Work to be completed: Write out the stretch of lines below that begins at the line with "46,1114 61,1130 127,1266" and ends at the line with "311,1305 L 311,1307", including both, exactly as given and nothing more.

Recorded data:
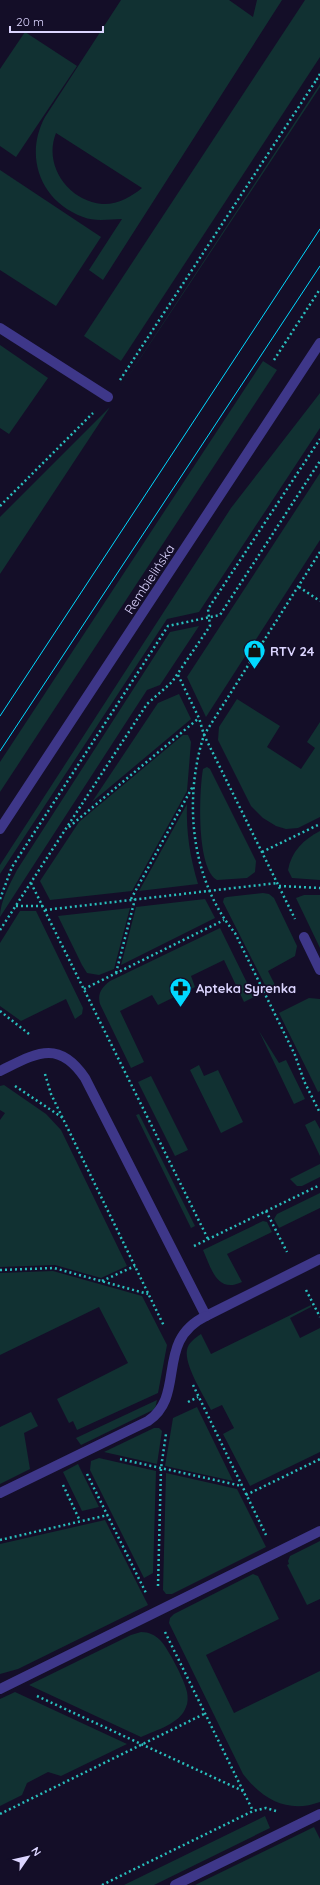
<svg xmlns="http://www.w3.org/2000/svg" width="320" height="1885" font-family="Quicksand,sans-serif">
  <style>
    .green { fill: #113132; fill-rule: evenodd }
    .lines { fill: none; stroke-linecap: round; stroke-linejoin: round }
    .path { stroke: #29bfbd; stroke-width: 2.5; stroke-dasharray: 2 3; stroke-linecap: butt }
    .minor { stroke: #3e3789; stroke-width: 10 }
    .tram { stroke: #01d9ff; stroke-width: 1 }
    .labels { text-anchor: middle; stroke-width: 3.5; stroke-linejoin: round; paint-order: stroke }
    .street-label { font-size: 13px; fill: #dcd5ff; stroke: #140e28 }
    .poi-label { font-size: 13px; font-weight: bold; fill: #dcd5ff; stroke: #140e28; text-anchor: start }
  </style>
  <rect width="100%" height="100%" fill="#140e28"/>
  <g class="green">
    <path d="M 121,0 L 229,0 L 253,17 L 257,0 L 282,0 L 103,280 L 89,270 L 122,219 C 109,219 96,222 83,217 C 40,201 24,156 45,117 ZM 56,133 L 142,188 C 131,197 117,205 102,204 C 68,201 43,165 56,133 Z"/>
    <polygon points="305,0 320,0 320,57 121,361 84,336"/>
    <polygon points="25,32 77,66 16,157 0,146 0,69"/>
    <polygon points="320,84 320,87 116,395"/>
    <polygon points="0,170 101,237 56,306 0,270"/>
    <polygon points="0,345 48,378 9,434 0,428"/>
    <polygon points="263,361 277,370 0,792 0,762"/>
    <polygon points="320,393 320,428 199,612 167,619 0,874 0,865 231,508"/>
    <polygon points="110,407 0,574 0,517"/>
    <polygon points="320,473 320,540 206,717 187,677"/>
    <path d="M 199,626 L 160,685 L 147,690 L 0,917 C 0,901 10,884 17,870 L 170,632 Z"/>
    <polygon points="179,694 191,719 92,802 158,703"/>
    <polygon points="237,699 280,726 267,747 301,769 315,748 307,742 320,722 320,817 298,828 286,829 276,826 263,818 251,806 218,740 219,727"/>
    <polygon points="183,735 188,735 191,742 187,791 132,891 50,900 40,881 79,822"/>
    <path d="M 207,767 L 210,769 L 256,861 L 255,872 L 247,878 L 217,880 C 196,869 199,791 203,769 Z"/>
    <path d="M 187,804 C 186,832 190,857 198,884 L 139,891 Z"/>
    <path d="M 320,831 L 320,880 L 292,878 L 288,870 C 291,852 304,839 320,831 Z"/>
    <polygon points="263,893 269,894 274,898 297,946 295,956 268,971 277,989 269,993 223,902 224,898 227,897"/>
    <polygon points="304,895 320,895 320,948 296,898"/>
    <polygon points="205,899 215,918 121,965 136,907"/>
    <polygon points="130,908 114,969 99,975 87,973 82,965 58,916"/>
    <polygon points="20,911 36,911 83,1008 82,1014 75,1019 66,999 21,1021 0,1006 0,943"/>
    <path d="M 220,928 L 254,997 L 244,1002 L 224,960 L 191,976 L 195,987 L 158,1005 L 152,995 L 120,1011 L 144,1062 L 131,1068 L 100,1004 C 97,994 102,987 110,981 Z"/>
    <polygon points="309,998 320,999 320,1091 318,1092 279,1013"/>
    <polygon points="259,1031 279,1063 286,1060 305,1099 294,1104"/>
    <polygon points="199,1065 204,1076 218,1070 243,1122 221,1133 190,1070"/>
    <polygon points="151,1076 188,1150 175,1156 138,1082"/>
    <polygon points="4,1085 46,1114 61,1130 127,1266 101,1278 55,1265 0,1267 0,1120 5,1113 0,1110 0,1086"/>
    <polygon points="139,1114 195,1226 191,1228 136,1115"/>
    <polygon points="315,1120 320,1129 320,1156 305,1125"/>
    <polygon points="320,1164 320,1177 302,1186 297,1186 290,1179"/>
    <polygon points="320,1193 320,1208 279,1228 274,1219 277,1214"/>
    <path d="M 263,1221 L 267,1222 L 272,1232 L 227,1254 L 242,1282 C 217,1294 211,1268 203,1250 Z"/>
    <polygon points="53,1271 142,1296 167,1345 158,1393 77,1430 73,1421 69,1423 57,1399 128,1363 99,1307 0,1355 0,1273"/>
    <path d="M 311,1305 L 311,1307 L 290,1318 L 300,1338 L 320,1328 L 320,1452 L 250,1486 L 223,1434 L 234,1428 L 222,1405 L 211,1410 C 204,1396 184,1365 187,1350 C 188,1343 195,1338 201,1334 L 211,1354 Z"/>
    <polygon points="157,1400 155,1409 81,1445 76,1438"/>
    <polygon points="197,1407 233,1481 165,1466 173,1418"/>
    <polygon points="31,1412 38,1426 24,1433 30,1469 0,1484 0,1427"/>
    <polygon points="154,1428 159,1428 162,1431 157,1464 104,1452"/>
    <polygon points="99,1458 156,1471 153,1573 144,1578 90,1470 91,1461"/>
    <polygon points="78,1464 99,1507 82,1511 63,1472"/>
    <polygon points="166,1473 237,1489 266,1547 172,1594 166,1594 163,1590"/>
    <polygon points="105,1520 148,1605 18,1669 0,1674 0,1544"/>
    <polygon points="320,1541 320,1599 307,1605 287,1565 289,1564 288,1561 290,1556"/>
    <path d="M 253,1574 L 258,1576 L 279,1619 L 206,1655 L 234,1713 L 320,1671 L 320,1802 C 288,1814 262,1799 243,1774 L 169,1623 L 170,1618 L 174,1614 Z"/>
    <path d="M 141,1632 C 149,1632 155,1635 160,1640 C 168,1648 185,1681 187,1692 C 188,1697 188,1703 186,1707 C 180,1724 156,1730 141,1737 L 29,1685 L 131,1635 Z"/>
    <polygon points="15,1692 127,1744 61,1776 48,1772 27,1783 22,1795 0,1806 0,1699"/>
    <polygon points="265,1816 270,1828 154,1885 124,1885"/>
    <polygon points="314,1827 320,1839 320,1885 195,1885"/>
  </g>
  <g class="lines">
    <g class="path">
      <polyline points="320,74 317,79 320,78"/>
      <polyline points="274,360 320,289"/>
      <polyline points="120,380 317,79"/>
      <polyline points="0,506 93,413"/>
      <path d="M 320,552 L 204,735 C 183,800 191,880 235,933 L 295,1055 L 304,1081 L 320,1113"/>
      <polyline points="299,587 320,601"/>
      <polyline points="178,675 199,718 204,735 295,919"/>
      <polyline points="69,827 199,718"/>
      <polyline points="262,852 320,824"/>
      <polyline points="31,883 208,1239"/>
      <polyline points="279,886 320,888"/>
      <polyline points="0,899 12,867 168,626 220,615 320,461"/>
      <polyline points="131,899 193,786"/>
      <polyline points="16,906 43,906"/>
      <polyline points="45,910 277,883"/>
      <polyline points="0,930 147,704 172,682 210,626 208,609 320,439"/>
      <polyline points="116,973 135,899"/>
      <polyline points="84,989 224,920"/>
      <polyline points="0,1011 29,1034"/>
      <polyline points="45,1074 51,1094 164,1326"/>
      <polyline points="15,1086 63,1118"/>
      <polyline points="266,1211 287,1252"/>
      <polyline points="194,1246 320,1185"/>
      <polyline points="0,1270 54,1268 148,1294"/>
      <polyline points="102,1281 135,1266"/>
      <polyline points="306,1290 320,1317"/>
      <polyline points="193,1385 266,1535"/>
      <polyline points="188,1402 198,1397"/>
      <polyline points="120,1459 242,1486"/>
      <polyline points="87,1474 146,1593"/>
      <polyline points="63,1485 80,1521"/>
      <polyline points="246,1495 320,1459"/>
      <polyline points="0,1540 108,1515"/>
      <polyline points="158,1586 161,1468 166,1434"/>
      <polyline points="165,1632 253,1811"/>
      <polyline points="37,1696 243,1791"/>
      <polyline points="0,1814 206,1713"/>
      <polyline points="102,1885 253,1811 266,1808 276,1811"/>
    </g>
    <g class="minor">
      <polyline points="0,328 108,397"/>
      <polyline points="0,829 320,343"/>
      <polyline points="304,937 320,970"/>
      <path d="M 0,1071 C 35,1054 58,1038 85,1078 L 206,1316 L 320,1259"/>
      <path d="M 0,1493 L 148,1421 C 187,1395 154,1341 206,1316"/>
      <polyline points="0,1689 320,1531"/>
      <polyline points="175,1885 320,1814"/>
    </g>
    <g class="tram">
      <polyline points="0,716 320,229"/>
      <polyline points="0,751 320,266"/>
    </g>
  </g>
  <defs>
    <symbol id="shop-pin" viewBox="-11 -11 22 30"><path d="M0 17L-7.5 6A9.5 9.5 0 1 1 7.5 6Z" fill="#01d9ff" stroke="#140e28"/><path d="M-5-2.5h2.3a2.7 3.5 0 0 1 5.4 0H5L5.5 6h-11ZM-1.5-2.5h3a1.5 2.3 0 0 0-3 0Z" fill="#111"/></symbol>
    <symbol id="pharmacy-pin" viewBox="-11 -11 22 30"><path d="M0 17L-7.5 6A9.5 9.5 0 1 1 7.5 6Z" fill="#01d9ff" stroke="#140e28"/><path d="M-2-6h4v4h4v4h-4v4h-4v-4h-4v-4h4Z" fill="#111"/></symbol>
  </defs>
  <g fill-rule="evenodd">
    <use href="#shop-pin" x="242" y="638" width="25" height="34"/>
    <use href="#pharmacy-pin" x="168" y="976" width="25" height="34"/>
  </g>
  <g class="labels">
    <g class="street-label">
      <text transform="translate(149 579) rotate(-57)" y="5">Rembielińska</text>
    </g>
    <g class="poi-label">
      <text x="270" y="656">RTV 24</text>
      <text x="196" y="993">Apteka Syrenka</text>
    </g>
  </g>
  <g transform="translate(28 1857) rotate(56)" stroke="#140e28" stroke-width="3" paint-order="stroke">
  <path d="M0-3L7 15L0 10L-7 15Z" fill="#dcd5ff"/>
  <text y="-6" font-size="11" font-weight="bold" text-anchor="middle" fill="#dcd5ff">N</text>
  </g>
  <path d="M10 26v6h93v-6" fill="none" stroke="#dcd5ff" stroke-width="2"/>
  <text x="16" y="26" font-size="12" fill="#dcd5ff" stroke="#140e28" stroke-width="3" paint-order="stroke">20 m</text>
</svg>
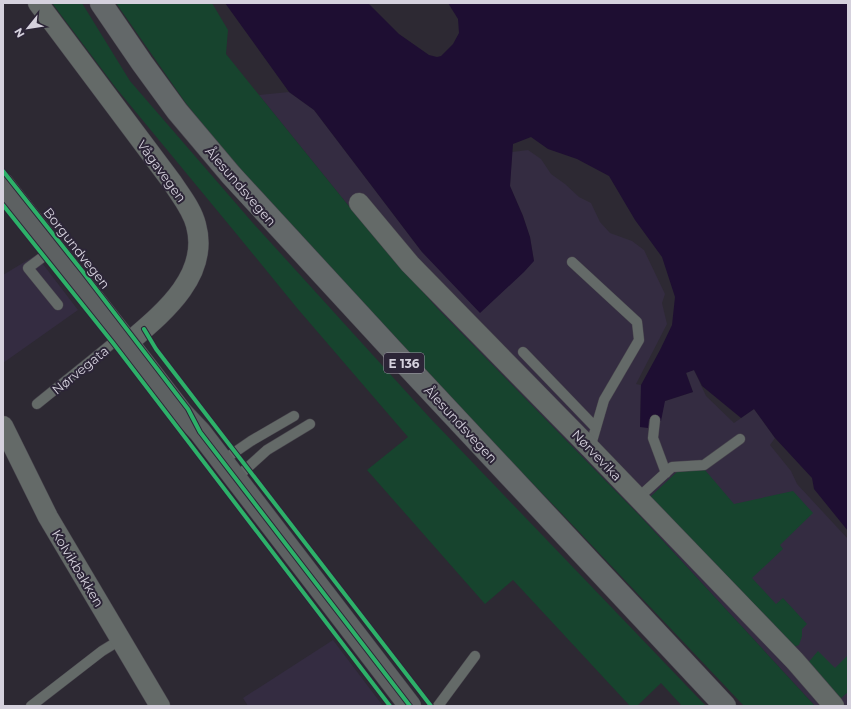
<svg xmlns="http://www.w3.org/2000/svg" width="851" height="709" font-family="Montserrat,sans-serif">
<style>
.built{fill:#342c41}
.green{fill:#17442e}
.water{fill:#1e0e32}
.lines{fill:none;stroke-linecap:round;stroke-linejoin:round}
.lane-casing{stroke:#48454d;stroke-width:11}
.street-casing{stroke:#48454d;stroke-width:21}
.primary-casing{stroke:#48454d;stroke-width:23}
.highway-casing{stroke:#48454d;stroke-width:23}
.lane{stroke:#646a68;stroke-width:10}
.street{stroke:#646a68;stroke-width:20}
.primary{stroke:#5d6162;stroke-width:22}
.highway{stroke:#636869;stroke-width:22}
.cycleway-casing{stroke:#2c2537;stroke-width:6}
.cycleway{stroke:#2db169;stroke-width:4}
.labels{text-anchor:middle;dominant-baseline:central;stroke-width:4;stroke-linejoin:round;paint-order:stroke}
.shield{fill:#2c2537;stroke:#a29dab;stroke-width:1}
.shield-label{font-size:12px;font-weight:bold;fill:#d5d1dd}
.street-label{font-size:13px;fill:#d5d1dd;stroke:#2c2537}
</style>
<rect width="100%" height="100%" fill="#2d2933"/>
<path class="built" d="M 289,92 L 314,110 L 422,252 L 534,261 L 530,237 L 523,216 L 510,186 L 512,152 L 528,150 L 541,159 L 551,174 L 565,184 L 579,197 L 591,203 L 600,222 L 610,233 L 632,241 L 644,250 L 665,294 L 662,303 L 667,324 L 636,384 L 641,385 L 640,427 L 649,419 L 665,401 L 693,392 L 686,372 L 694,370 L 706,396 L 734,423 L 754,409 L 775,438 L 770,445 L 791,471 L 797,484 L 848,539 L 848,706 L 815,706 L 641,517 L 437,308 L 352,210 L 259,95 Z
M 36,255 L 78,310 L 3,363 L 3,275 Z
M 333,640 L 383,706 L 248,706 L 243,698 Z"/>
<path class="green" d="M 52,3 L 82,3 L 130,81 L 252,222 L 430,418 L 706,706 L 682,706 L 661,683 L 637,706 L 630,706 L 513,580 L 485,604 L 367,470 L 408,437 L 297,308 L 239,237 L 116,88 Z
M 116,3 L 212,3 L 228,30 L 226,54 L 352,210 L 437,308 L 641,517 L 815,706 L 744,706 L 565,517 L 402,348 L 240,171 L 185,102 Z
M 679,470 L 705,470 L 734,504 L 793,491 L 813,513 L 780,545 L 783,549 L 752,578 L 776,604 L 783,598 L 807,624 L 802,629 L 802,636 L 799,645 L 791,648 L 649,498 Z
M 818,651 L 835,668 L 848,655 L 848,692 L 840,699 L 807,664 Z"/>
<path class="water" d="M 225,3 L 368,3 L 399,34 L 429,55 L 437,57 L 441,56 L 453,44 L 459,33 L 458,19 L 448,3 L 848,3 L 848,531 L 814,489 L 812,478 L 775,438 L 754,409 L 741,418 L 702,386 L 694,370 L 686,373 L 693,392 L 665,401 L 661,421 L 649,419 L 648,428 L 640,427 L 641,385 L 660,350 L 672,325 L 675,297 L 662,257 L 635,220 L 609,176 L 577,159 L 548,149 L 531,137 L 513,144 L 510,186 L 523,216 L 530,237 L 534,261 L 524,272 L 480,313 L 422,252 L 314,110 L 289,92 Z"/>
<g class="lines">
<g class="lane-casing">
<path id="lane" d="M 56,247 L 28,268 L 58,305
M 572,262 L 637,322 L 639,340 L 604,400 L 590,448
M 523,352 L 596,428
M 37,404 C 65,381 94,359 122,335
M 655,420 L 653,438 L 666,473
M 222,461 L 251,441 L 294,416
M 236,478 L 267,450 L 310,424
M 638,498 L 672,467 L 704,465 L 740,439
M 31,706 L 102,651 L 120,640
M 438,706 L 475,656"/>
</g>
<g class="street-casing">
<path id="street" d="M 38,3 L 172,182 C 181,196 192,209 196,225 C 210,276 162,314 128,343
M 359,203 L 410,264 L 590,448 L 795,661 L 834,706
M 3,426 L 48,517 L 160,706"/>
</g>
<g class="primary-casing">
<path id="primary" d="M 3,184 L 128,343 L 182,413 L 200,432 L 410,706"/>
</g>
<g class="highway-casing">
<path id="highway" d="M 101,3 L 142,63 L 177,111 L 231,175 L 394,352 L 725,706"/>
</g>
<use href="#lane" class="lane"/>
<use href="#street" class="street"/>
<use href="#primary" class="primary"/>
<use href="#highway" class="highway"/>
<g class="cycleway-casing">
<path id="cycleway" d="M 3,171 L 83,272 L 188,409 L 200,432 L 410,706
M 3,205 L 113,343 L 390,706
M 144,329 L 156,349 L 235,452 L 431,706"/>
</g>
<use href="#cycleway" class="cycleway"/>
</g>
<g class="labels">
<rect class="shield" x="384" y="353" width="40" height="20" rx="3"/>
<g class="shield-label">
<text x="404" y="363">E 136</text>
</g>
<g class="street-label">
<text transform="translate(162 171) rotate(54)">Vågavegen</text>
<text transform="translate(241 186) rotate(49)">Ålesundsvegen</text>
<text transform="translate(77 248) rotate(52)">Borgundvegen</text>
<text transform="translate(80 370) rotate(-39)">Nørvegata</text>
<text transform="translate(461 424) rotate(47)">Ålesundsvegen</text>
<text transform="translate(597 455) rotate(46)">Nørvevika</text>
<text transform="translate(78 568) rotate(59)">Kolvikbakken</text>
</g>
</g>
<rect width="851" height="709" fill="none" stroke="#d5d1dd" stroke-width="8"/>
<g transform="translate(28 28) rotate(240)" stroke="#2c2537" stroke-width="3" paint-order="stroke">
<path d="M0-3L7 15L0 10L-7 15Z" fill="#d5d1dd"/>
<text y="-6" font-size="11" font-weight="bold" text-anchor="middle" fill="#d5d1dd">N</text>
</g>
</svg>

Response to this exercise:
    <polygon points="4,1085 46,1114 61,1130 127,1266 101,1278 55,1265 0,1267 0,1120 5,1113 0,1110 0,1086"/>
    <polygon points="139,1114 195,1226 191,1228 136,1115"/>
    <polygon points="315,1120 320,1129 320,1156 305,1125"/>
    <polygon points="320,1164 320,1177 302,1186 297,1186 290,1179"/>
    <polygon points="320,1193 320,1208 279,1228 274,1219 277,1214"/>
    <path d="M 263,1221 L 267,1222 L 272,1232 L 227,1254 L 242,1282 C 217,1294 211,1268 203,1250 Z"/>
    <polygon points="53,1271 142,1296 167,1345 158,1393 77,1430 73,1421 69,1423 57,1399 128,1363 99,1307 0,1355 0,1273"/>
    <path d="M 311,1305 L 311,1307 L 290,1318 L 300,1338 L 320,1328 L 320,1452 L 250,1486 L 223,1434 L 234,1428 L 222,1405 L 211,1410 C 204,1396 184,1365 187,1350 C 188,1343 195,1338 201,1334 L 211,1354 Z"/>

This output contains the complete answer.